Le deuxième objectif consiste à analyser le développement des discours publics autour des relations entre énergie et environnement, en les envisageant sur la longue durée (de 1970 à nos jours). En forgeant une approche heuristique commune, nous organiserons la comparaison des trajectoires argumentatives suivies dans les deux pays, en restant attentifs aux multiples interconnections, liées en partie aux rapports aux institutions européennes. Un certain nombre d’événements marquants ont joué le rôle de reconfigurateurs (changements de majorité politique, Tchernobyl et Fukushima, sommets internationaux comme Rio+20 ou la COP21 de Paris) et il s’agira de saisir à la fois les différences d’interprétation et les dynamiques sociotechniques produites en Allemagne comme en France.

□ □ □ □ □

_TRAVAIL DEMANDÉ_.
**a)** Réécrivez sous forme de liste le paragraphe du texte fourni qui commence par « Le deuxième objectif consiste », en conservant ses faits principaux.
**b)** Reprenez tout le passage du texte fourni, depuis « Le deuxième objectif » jusqu'à « comme en France. », en substituant « Belgique » à « Allemagne ».

_DONNÉES FOURNIES_.
□ □ □ □ □

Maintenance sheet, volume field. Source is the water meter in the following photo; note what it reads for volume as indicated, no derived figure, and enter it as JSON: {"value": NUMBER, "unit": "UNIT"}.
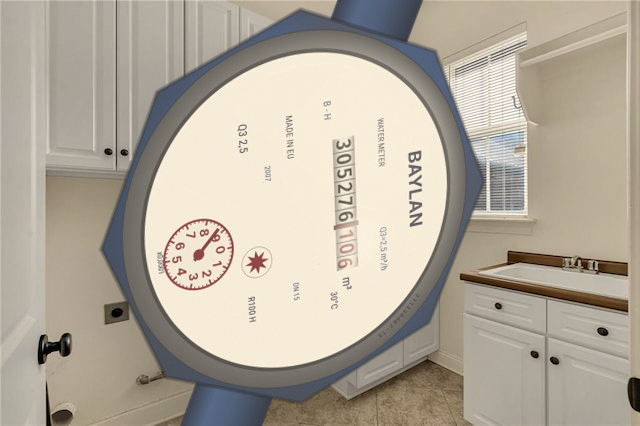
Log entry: {"value": 305276.1058, "unit": "m³"}
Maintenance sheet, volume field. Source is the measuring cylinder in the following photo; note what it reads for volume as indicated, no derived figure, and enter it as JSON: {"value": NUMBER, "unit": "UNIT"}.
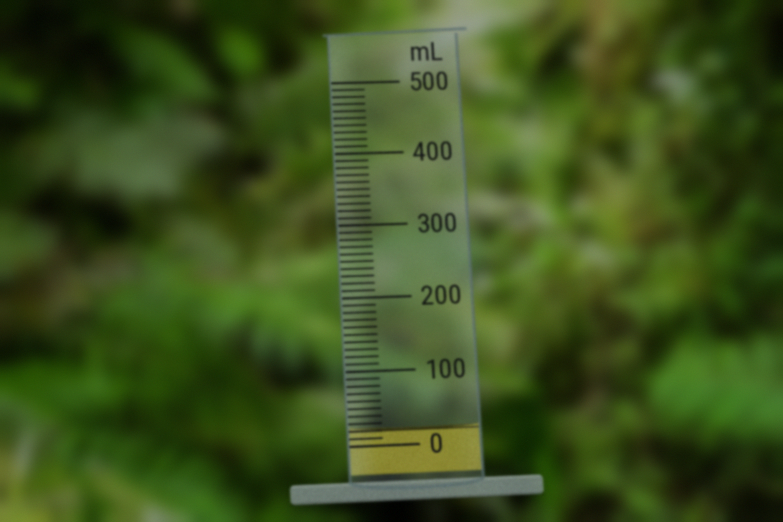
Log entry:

□ □ □ □ □

_RÉPONSES NUMÉROTÉES_.
**a)**
- Deuxième objectif : analyser l'évolution des discours publics sur les relations entre énergie et environnement, de 1970 à nos jours.
- Méthode : une approche heuristique commune pour comparer les trajectoires argumentatives suivies en Allemagne et en France, en tenant compte de leurs nombreuses interconnexions, liées en partie aux rapports aux institutions européennes.
- Événements reconfigurateurs : changements de majorité politique, Tchernobyl et Fukushima, sommets internationaux comme Rio+20 ou la COP21 de Paris.
- But : saisir à la fois les différences d'interprétation et les dynamiques sociotechniques produites dans les deux pays.

**b)**
Le deuxième objectif consiste à analyser le développement des discours publics autour des relations entre énergie et environnement, en les envisageant sur la longue durée (de 1970 à nos jours). En forgeant une approche heuristique commune, nous organiserons la comparaison des trajectoires argumentatives suivies dans les deux pays, en restant attentifs aux multiples interconnections, liées en partie aux rapports aux institutions européennes. Un certain nombre d’événements marquants ont joué le rôle de reconfigurateurs (changements de majorité politique, Tchernobyl et Fukushima, sommets internationaux comme Rio+20 ou la COP21 de Paris) et il s’agira de saisir à la fois les différences d’interprétation et les dynamiques sociotechniques produites en Belgique comme en France.